La Belgique a rattrapé le retard qu’elle avait pris en matière de recherche et développement sur ses voisins, à savoir l'Allemagne, les Pays-Bas, la France et le Royaume-Uni, mais aussi sur les Etats-Unis et le Japon. Tous ces pays comptent parmi les principaux partenaires commerciaux de la Belgique.

Les crédits budgétaires - donc pas les sommes réellement engagées - ont augmenté de 24,6% à prix courants (nominal) et de 7,9% à prix constants (tenant compte de l'inflation) ces dix dernières années, avec un infléchissement vers le bas en 2009, au sortir de la crise financière, et en 2015. C’est ce qu’a communiqué l'administration de la politique scientifique, Belspo.

L'effort est essentiellement, et de plus en plus, porté par la Flandre qui représentait 55% de l'engagement en 2017 pour 48% dix ans plus tôt.

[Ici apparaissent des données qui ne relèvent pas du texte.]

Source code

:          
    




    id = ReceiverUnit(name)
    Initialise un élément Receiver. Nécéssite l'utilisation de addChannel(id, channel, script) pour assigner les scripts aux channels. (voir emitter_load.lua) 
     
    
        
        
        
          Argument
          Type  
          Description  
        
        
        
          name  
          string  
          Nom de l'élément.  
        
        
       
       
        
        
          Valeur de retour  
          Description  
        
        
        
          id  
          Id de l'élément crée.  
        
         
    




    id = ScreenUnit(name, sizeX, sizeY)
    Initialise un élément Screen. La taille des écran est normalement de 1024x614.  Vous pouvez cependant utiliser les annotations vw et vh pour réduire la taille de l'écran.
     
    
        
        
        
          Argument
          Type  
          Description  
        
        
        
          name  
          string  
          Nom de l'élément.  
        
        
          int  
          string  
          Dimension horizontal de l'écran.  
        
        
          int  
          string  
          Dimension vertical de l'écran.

Si la part de la Communauté française est restée stable, autour des 12%, on constate une baisse des crédits wallons, en-dessous des 10%, en 2017.

En forte augmentation, la part bruxelloise reste relative, puisqu’elle avoisine les 2%. Enfin, Belspo note que si les données budgétaires de 2018 venaient à être confirmées, on observerait une réduction significative des crédits de l'autorité fédérale, oscillant jusqu'ici autour des 23%.

Belspo se montre plutôt optimiste sur l'évolution globale de la Belgique par rapport à ses partenaires, d'autant plus que la comparaison ne tient pas compte de l'aide fiscale accordée par le pays à la recherche et au développement. Or, celle-ci est devenue très importante.